→ **TASK DESCRIPTION**:
Return, exactly and in full, the lines of the records below starting at the one with "-270,11 +270,12 @@" and ending at the one with "color: #21438f;", and no other lines.
========================================
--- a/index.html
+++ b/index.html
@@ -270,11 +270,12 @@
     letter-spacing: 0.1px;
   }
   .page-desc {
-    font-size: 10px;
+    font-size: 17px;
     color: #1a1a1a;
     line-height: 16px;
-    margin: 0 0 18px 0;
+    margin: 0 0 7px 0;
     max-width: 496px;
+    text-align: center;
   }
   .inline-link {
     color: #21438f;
========================================
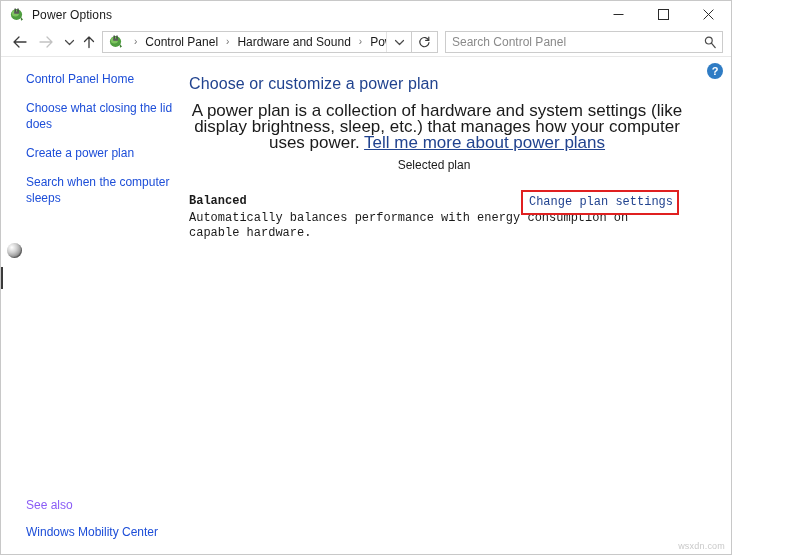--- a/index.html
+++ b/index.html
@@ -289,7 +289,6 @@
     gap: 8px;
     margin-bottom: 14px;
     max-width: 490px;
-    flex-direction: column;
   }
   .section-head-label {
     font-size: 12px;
========================================
→ **ANSWER FOR THE TASK**:
@@ -270,11 +270,12 @@
     letter-spacing: 0.1px;
   }
   .page-desc {
-    font-size: 10px;
+    font-size: 17px;
     color: #1a1a1a;
     line-height: 16px;
-    margin: 0 0 18px 0;
+    margin: 0 0 7px 0;
     max-width: 496px;
+    text-align: center;
   }
   .inline-link {
     color: #21438f;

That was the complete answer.